### Records to process
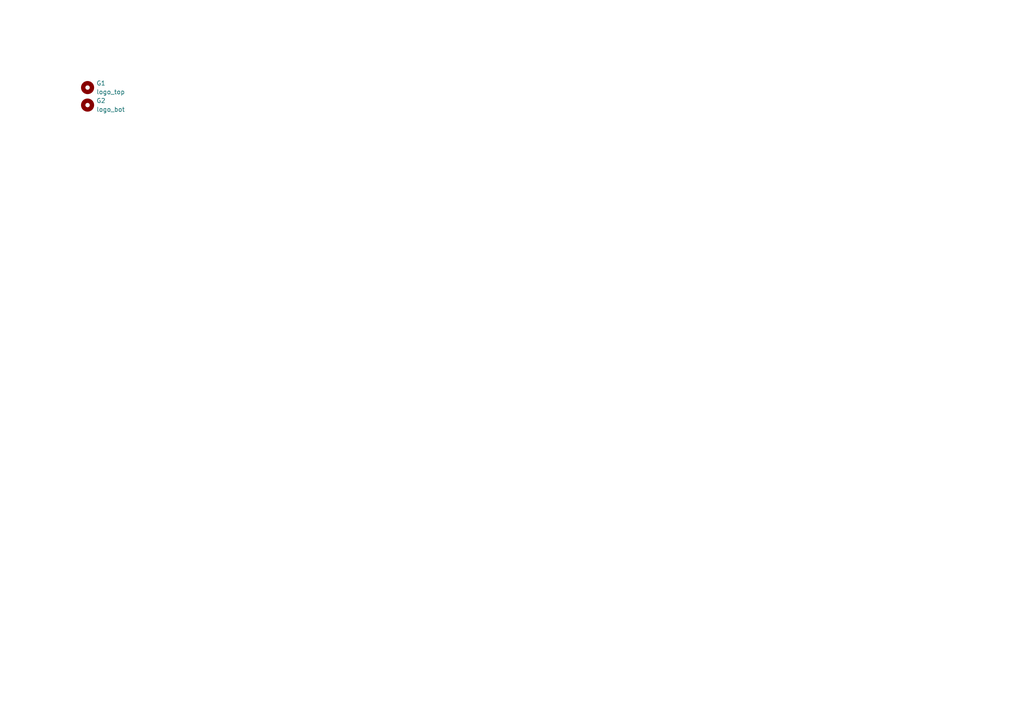
<source format=kicad_sch>
(kicad_sch (version 20211123) (generator eeschema)

  (uuid 23068772-f278-426a-b6c5-3eeb2fd0ed8c)

  (paper "A4")

  


  (symbol (lib_id "Mechanical:MountingHole") (at 25.4 25.4 0) (unit 1)
    (in_bom yes) (on_board yes) (fields_autoplaced)
    (uuid 30738161-74fb-4b06-b26f-e577e14a16b9)
    (property "Reference" "G1" (id 0) (at 27.94 24.1299 0)
      (effects (font (size 1.27 1.27)) (justify left))
    )
    (property "Value" "logo_top" (id 1) (at 27.94 26.6699 0)
      (effects (font (size 1.27 1.27)) (justify left))
    )
    (property "Footprint" "logo-branding:logo_copper_7p5" (id 2) (at 25.4 25.4 0)
      (effects (font (size 1.27 1.27)) hide)
    )
    (property "Datasheet" "~" (id 3) (at 25.4 25.4 0)
      (effects (font (size 1.27 1.27)) hide)
    )
  )

  (symbol (lib_id "Mechanical:MountingHole") (at 25.4 30.48 0) (unit 1)
    (in_bom yes) (on_board yes) (fields_autoplaced)
    (uuid 3e6472bf-7b01-4952-a261-93d1a3c3e6b8)
    (property "Reference" "G2" (id 0) (at 27.94 29.2099 0)
      (effects (font (size 1.27 1.27)) (justify left))
    )
    (property "Value" "logo_bot" (id 1) (at 27.94 31.7499 0)
      (effects (font (size 1.27 1.27)) (justify left))
    )
    (property "Footprint" "logo-branding:logo_copper_7p5" (id 2) (at 25.4 30.48 0)
      (effects (font (size 1.27 1.27)) hide)
    )
    (property "Datasheet" "~" (id 3) (at 25.4 30.48 0)
      (effects (font (size 1.27 1.27)) hide)
    )
  )

  (sheet_instances
    (path "/" (page "1"))
  )

  (symbol_instances
    (path "/30738161-74fb-4b06-b26f-e577e14a16b9"
      (reference "G1") (unit 1) (value "logo_top") (footprint "logo-branding:logo_copper_7p5")
    )
    (path "/3e6472bf-7b01-4952-a261-93d1a3c3e6b8"
      (reference "G2") (unit 1) (value "logo_bot") (footprint "logo-branding:logo_copper_7p5")
    )
  )
)

</source>
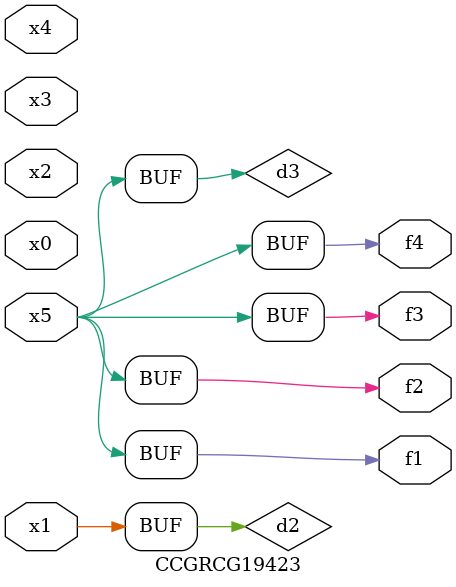
<source format=v>
module CCGRCG19423(
	input x0, x1, x2, x3, x4, x5,
	output f1, f2, f3, f4
);

	wire d1, d2, d3;

	not (d1, x5);
	or (d2, x1);
	xnor (d3, d1);
	assign f1 = d3;
	assign f2 = d3;
	assign f3 = d3;
	assign f4 = d3;
endmodule

</source>
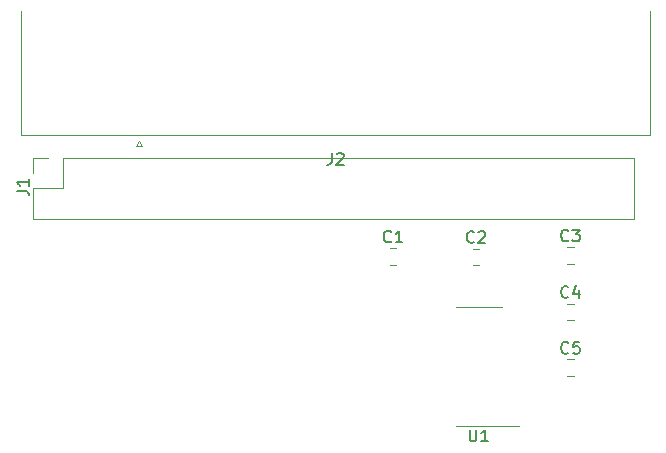
<source format=gbr>
G04 #@! TF.GenerationSoftware,KiCad,Pcbnew,(5.1.5-0-10_14)*
G04 #@! TF.CreationDate,2021-04-03T11:55:27+11:00*
G04 #@! TF.ProjectId,Pi_Zero_RS232_DB25_Hat,50695f5a-6572-46f5-9f52-533233325f44,rev?*
G04 #@! TF.SameCoordinates,Original*
G04 #@! TF.FileFunction,Legend,Top*
G04 #@! TF.FilePolarity,Positive*
%FSLAX46Y46*%
G04 Gerber Fmt 4.6, Leading zero omitted, Abs format (unit mm)*
G04 Created by KiCad (PCBNEW (5.1.5-0-10_14)) date 2021-04-03 11:55:27*
%MOMM*%
%LPD*%
G04 APERTURE LIST*
%ADD10C,0.120000*%
%ADD11C,0.150000*%
G04 APERTURE END LIST*
D10*
X63924548Y-76506000D02*
X64447052Y-76506000D01*
X63924548Y-77926000D02*
X64447052Y-77926000D01*
X70934948Y-76556800D02*
X71457452Y-76556800D01*
X70934948Y-77976800D02*
X71457452Y-77976800D01*
X78935948Y-77849800D02*
X79458452Y-77849800D01*
X78935948Y-76429800D02*
X79458452Y-76429800D01*
X78935948Y-82625000D02*
X79458452Y-82625000D01*
X78935948Y-81205000D02*
X79458452Y-81205000D01*
X78935948Y-85929400D02*
X79458452Y-85929400D01*
X78935948Y-87349400D02*
X79458452Y-87349400D01*
X33658500Y-74037500D02*
X33658500Y-71437500D01*
X33658500Y-74037500D02*
X84578500Y-74037500D01*
X84578500Y-74037500D02*
X84578500Y-68837500D01*
X36258500Y-68837500D02*
X84578500Y-68837500D01*
X36258500Y-71437500D02*
X36258500Y-68837500D01*
X33658500Y-71437500D02*
X36258500Y-71437500D01*
X33658500Y-68837500D02*
X34988500Y-68837500D01*
X33658500Y-70167500D02*
X33658500Y-68837500D01*
X85927400Y-56465800D02*
X85927400Y-66945800D01*
X85927400Y-66945800D02*
X32707400Y-66945800D01*
X32707400Y-66945800D02*
X32707400Y-56465800D01*
X42947400Y-67840138D02*
X42447400Y-67840138D01*
X42447400Y-67840138D02*
X42697400Y-67407125D01*
X42697400Y-67407125D02*
X42947400Y-67840138D01*
X71424800Y-81452400D02*
X69474800Y-81452400D01*
X71424800Y-81452400D02*
X73374800Y-81452400D01*
X71424800Y-91572400D02*
X69474800Y-91572400D01*
X71424800Y-91572400D02*
X74874800Y-91572400D01*
D11*
X64019133Y-75923142D02*
X63971514Y-75970761D01*
X63828657Y-76018380D01*
X63733419Y-76018380D01*
X63590561Y-75970761D01*
X63495323Y-75875523D01*
X63447704Y-75780285D01*
X63400085Y-75589809D01*
X63400085Y-75446952D01*
X63447704Y-75256476D01*
X63495323Y-75161238D01*
X63590561Y-75066000D01*
X63733419Y-75018380D01*
X63828657Y-75018380D01*
X63971514Y-75066000D01*
X64019133Y-75113619D01*
X64971514Y-76018380D02*
X64400085Y-76018380D01*
X64685800Y-76018380D02*
X64685800Y-75018380D01*
X64590561Y-75161238D01*
X64495323Y-75256476D01*
X64400085Y-75304095D01*
X71029533Y-75973942D02*
X70981914Y-76021561D01*
X70839057Y-76069180D01*
X70743819Y-76069180D01*
X70600961Y-76021561D01*
X70505723Y-75926323D01*
X70458104Y-75831085D01*
X70410485Y-75640609D01*
X70410485Y-75497752D01*
X70458104Y-75307276D01*
X70505723Y-75212038D01*
X70600961Y-75116800D01*
X70743819Y-75069180D01*
X70839057Y-75069180D01*
X70981914Y-75116800D01*
X71029533Y-75164419D01*
X71410485Y-75164419D02*
X71458104Y-75116800D01*
X71553342Y-75069180D01*
X71791438Y-75069180D01*
X71886676Y-75116800D01*
X71934295Y-75164419D01*
X71981914Y-75259657D01*
X71981914Y-75354895D01*
X71934295Y-75497752D01*
X71362866Y-76069180D01*
X71981914Y-76069180D01*
X79030533Y-75846942D02*
X78982914Y-75894561D01*
X78840057Y-75942180D01*
X78744819Y-75942180D01*
X78601961Y-75894561D01*
X78506723Y-75799323D01*
X78459104Y-75704085D01*
X78411485Y-75513609D01*
X78411485Y-75370752D01*
X78459104Y-75180276D01*
X78506723Y-75085038D01*
X78601961Y-74989800D01*
X78744819Y-74942180D01*
X78840057Y-74942180D01*
X78982914Y-74989800D01*
X79030533Y-75037419D01*
X79363866Y-74942180D02*
X79982914Y-74942180D01*
X79649580Y-75323133D01*
X79792438Y-75323133D01*
X79887676Y-75370752D01*
X79935295Y-75418371D01*
X79982914Y-75513609D01*
X79982914Y-75751704D01*
X79935295Y-75846942D01*
X79887676Y-75894561D01*
X79792438Y-75942180D01*
X79506723Y-75942180D01*
X79411485Y-75894561D01*
X79363866Y-75846942D01*
X79030533Y-80622142D02*
X78982914Y-80669761D01*
X78840057Y-80717380D01*
X78744819Y-80717380D01*
X78601961Y-80669761D01*
X78506723Y-80574523D01*
X78459104Y-80479285D01*
X78411485Y-80288809D01*
X78411485Y-80145952D01*
X78459104Y-79955476D01*
X78506723Y-79860238D01*
X78601961Y-79765000D01*
X78744819Y-79717380D01*
X78840057Y-79717380D01*
X78982914Y-79765000D01*
X79030533Y-79812619D01*
X79887676Y-80050714D02*
X79887676Y-80717380D01*
X79649580Y-79669761D02*
X79411485Y-80384047D01*
X80030533Y-80384047D01*
X79030533Y-85346542D02*
X78982914Y-85394161D01*
X78840057Y-85441780D01*
X78744819Y-85441780D01*
X78601961Y-85394161D01*
X78506723Y-85298923D01*
X78459104Y-85203685D01*
X78411485Y-85013209D01*
X78411485Y-84870352D01*
X78459104Y-84679876D01*
X78506723Y-84584638D01*
X78601961Y-84489400D01*
X78744819Y-84441780D01*
X78840057Y-84441780D01*
X78982914Y-84489400D01*
X79030533Y-84537019D01*
X79935295Y-84441780D02*
X79459104Y-84441780D01*
X79411485Y-84917971D01*
X79459104Y-84870352D01*
X79554342Y-84822733D01*
X79792438Y-84822733D01*
X79887676Y-84870352D01*
X79935295Y-84917971D01*
X79982914Y-85013209D01*
X79982914Y-85251304D01*
X79935295Y-85346542D01*
X79887676Y-85394161D01*
X79792438Y-85441780D01*
X79554342Y-85441780D01*
X79459104Y-85394161D01*
X79411485Y-85346542D01*
X32319980Y-71656533D02*
X33034266Y-71656533D01*
X33177123Y-71704152D01*
X33272361Y-71799390D01*
X33319980Y-71942247D01*
X33319980Y-72037485D01*
X33319980Y-70656533D02*
X33319980Y-71227961D01*
X33319980Y-70942247D02*
X32319980Y-70942247D01*
X32462838Y-71037485D01*
X32558076Y-71132723D01*
X32605695Y-71227961D01*
X58984066Y-68464180D02*
X58984066Y-69178466D01*
X58936447Y-69321323D01*
X58841209Y-69416561D01*
X58698352Y-69464180D01*
X58603114Y-69464180D01*
X59412638Y-68559419D02*
X59460257Y-68511800D01*
X59555495Y-68464180D01*
X59793590Y-68464180D01*
X59888828Y-68511800D01*
X59936447Y-68559419D01*
X59984066Y-68654657D01*
X59984066Y-68749895D01*
X59936447Y-68892752D01*
X59365019Y-69464180D01*
X59984066Y-69464180D01*
X70662895Y-91864780D02*
X70662895Y-92674304D01*
X70710514Y-92769542D01*
X70758133Y-92817161D01*
X70853371Y-92864780D01*
X71043847Y-92864780D01*
X71139085Y-92817161D01*
X71186704Y-92769542D01*
X71234323Y-92674304D01*
X71234323Y-91864780D01*
X72234323Y-92864780D02*
X71662895Y-92864780D01*
X71948609Y-92864780D02*
X71948609Y-91864780D01*
X71853371Y-92007638D01*
X71758133Y-92102876D01*
X71662895Y-92150495D01*
M02*

</source>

### Your task
Extract exactly and only the lines above from the line containing "X70934948Y-76556800D02*" through the line containing "X78935948Y-81205000D02*", both end lines included.

### Solution
X70934948Y-76556800D02*
X71457452Y-76556800D01*
X70934948Y-77976800D02*
X71457452Y-77976800D01*
X78935948Y-77849800D02*
X79458452Y-77849800D01*
X78935948Y-76429800D02*
X79458452Y-76429800D01*
X78935948Y-82625000D02*
X79458452Y-82625000D01*
X78935948Y-81205000D02*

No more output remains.